Uma tomografia computadorizada feita no Hospital das Clínicas da UFTM não revelou sinais de embriões, e por isso não é possível dizer a espécie a que pertencem. O grupo dos titanossauros é bastante diverso e conta com dezenas de espécies conhecidas, das quais três já foram encontradas na região de Peirópolis – incluindo o Uberabatitan ribeiroi, um gigante de mais de 25 metros de comprimento que é o maior animal terrestre conhecido a ter vivido no território brasileiro.
Para um paleontólogo, um ovo fossilizado é uma janela para entender a reprodução dos dinossauros, sobre a qual há muitos enigmas. “Tanto o nosso achado quanto os argentinos mostram que os titanossauros tinham o hábito de depositar ovos na mesma região em momentos diferentes”, diz Marinho. É a primeira vez que esse comportamento foi registrado no Brasil.
As fêmeas de titanossauro faziam um buraco com suas patas, punham ali seus ovos e depois os cobriam com areia. Os ovos de Ponte Alta não eclodiram, continuaram enterrados e acabaram sendo fossilizados. “O calor do ambiente é que chocava os ovos, como acontece com os jacarés”, explica Marinho. Ao que tudo indica, os filhotes nasciam e encaravam o mundo cada um por sua conta; não há registros de que os titanossauros tivessem cuidados com a prole.
Não se sabe ao certo como transavam esses animais que podiam pesar perto de 20 toneladas. Como nunca foram encontrados órgãos reprodutivos dos dinossauros preservados, e tampouco um casal morto em pleno ato, resta aos cientistas criar hipóteses com base no que sabemos sobre a reprodução das aves e dos crocodilos, os parentes vivos dos dinossauros.

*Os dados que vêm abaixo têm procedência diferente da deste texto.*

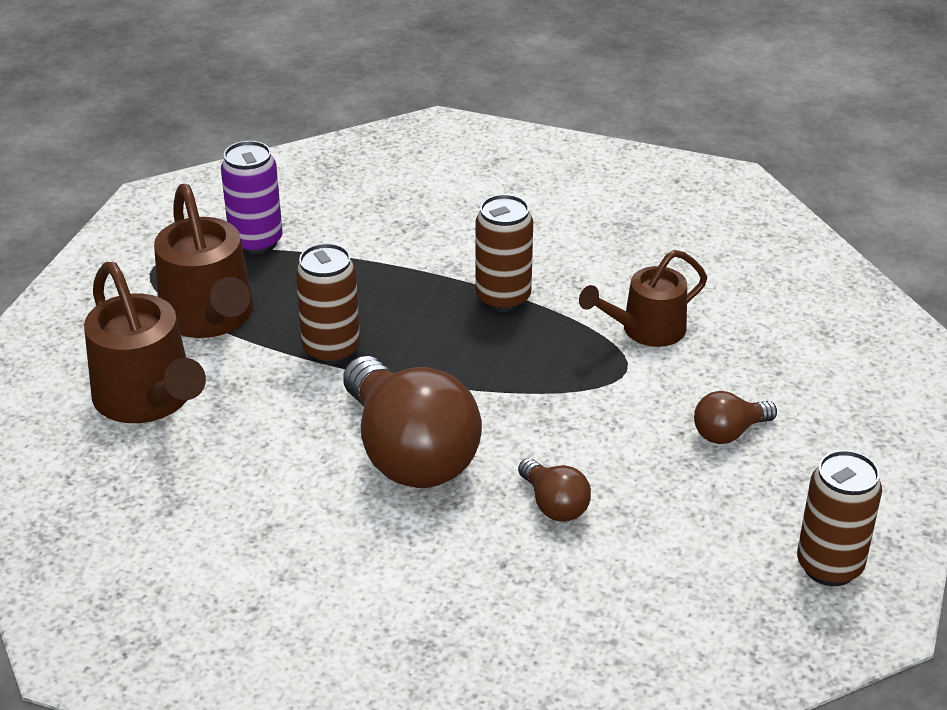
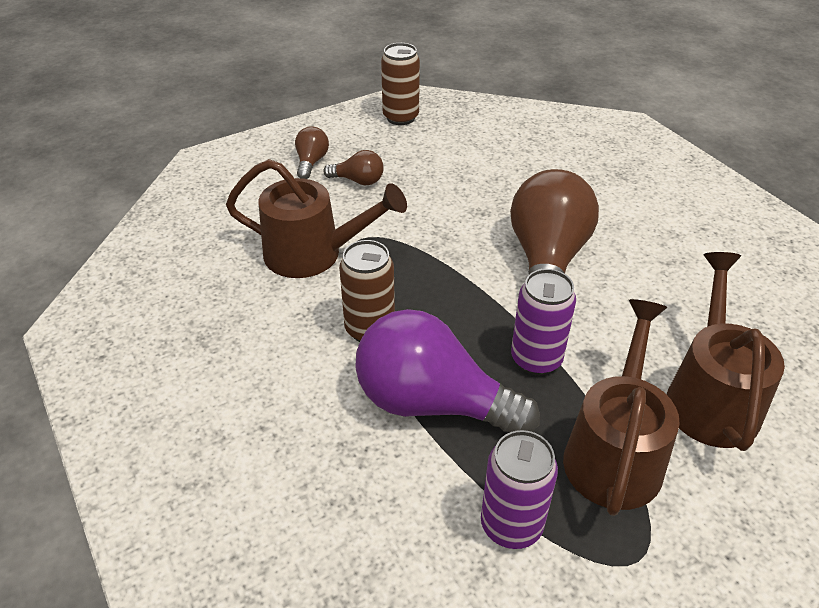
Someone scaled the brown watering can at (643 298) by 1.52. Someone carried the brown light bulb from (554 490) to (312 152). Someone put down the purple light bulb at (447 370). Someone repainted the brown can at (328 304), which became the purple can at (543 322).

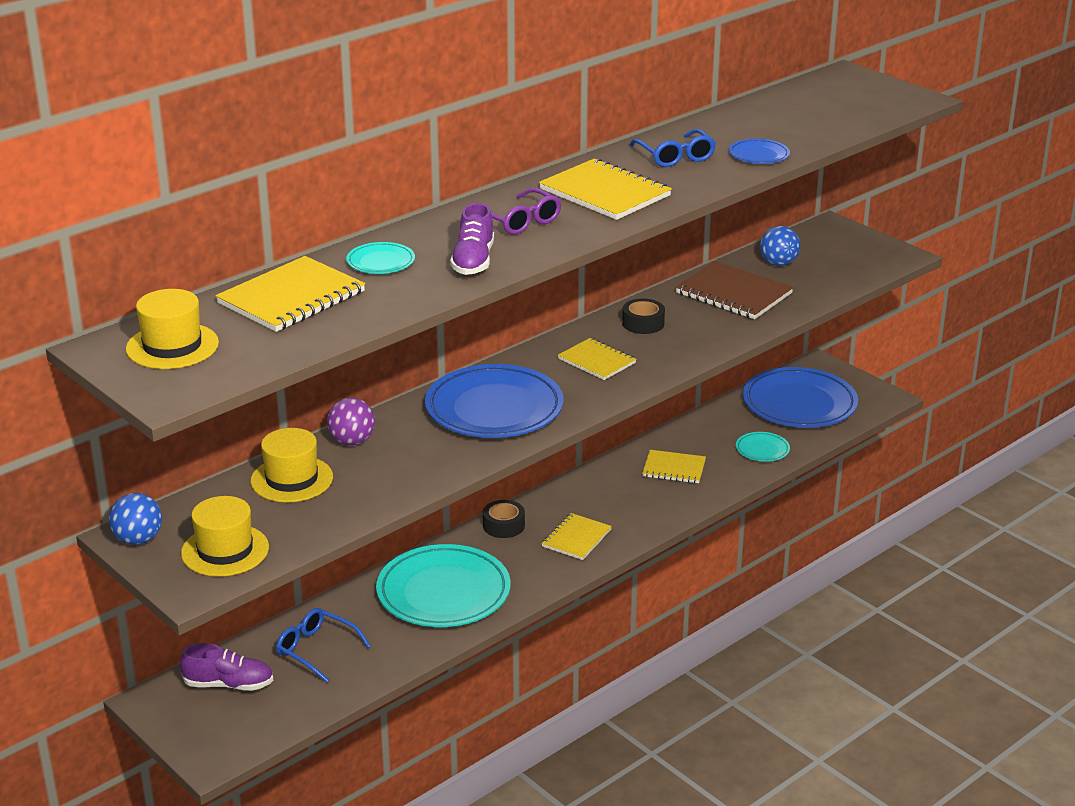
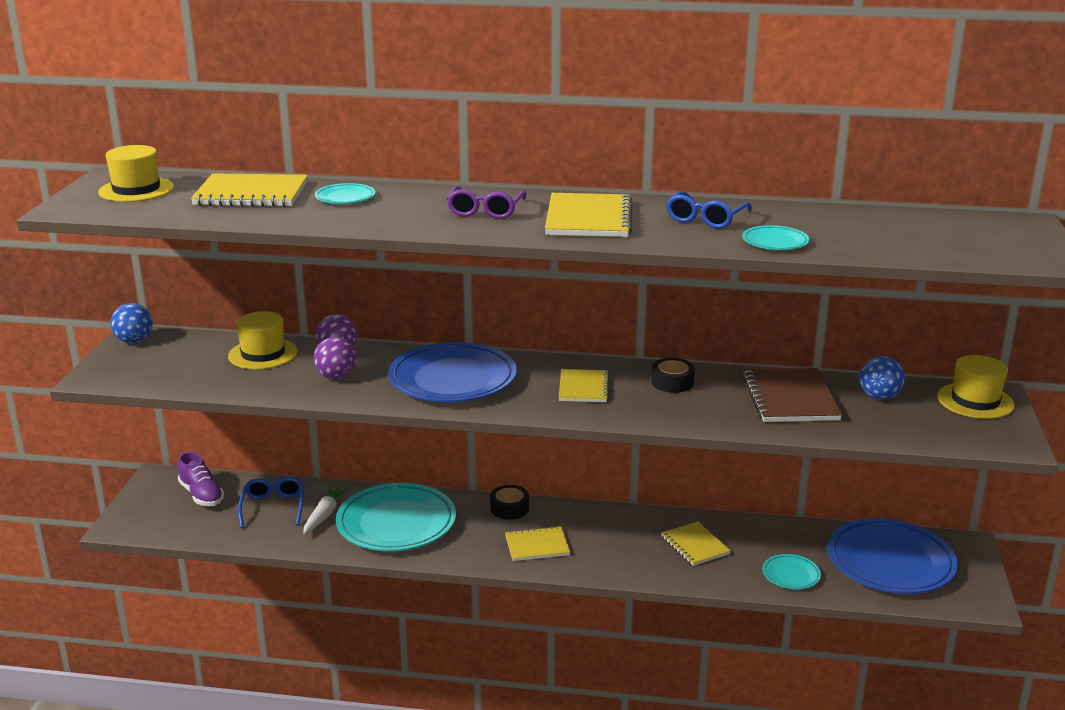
Someone put down the white carrot at (326 510). Someone put down the purple ball at (335 358). Someone repainted the blue plate at (759 151), which became the turquoise plate at (775 237). Someone carried the yellow hat from (225 536) to (976 387). Someone took away the purple shoe at (472 239).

Os cientistas não sabem sequer dizer se os dinossauros tinham pênis e vaginas; talvez fêmeas e machos tivessem cloacas, orifícios que serviam tanto para a reprodução quanto para a excreção. Nesse caso, a cópula envolveria o contato dessas estruturas, no chamado beijo cloacal. Ainda assim, seria preciso que eles se ajeitassem para conseguir o encaixe. “Talvez o macho montasse na fêmea”, arrisca Marinho. “Infelizmente o sexo dos dinossauros continua sendo uma parte especulativa da paleontologia.”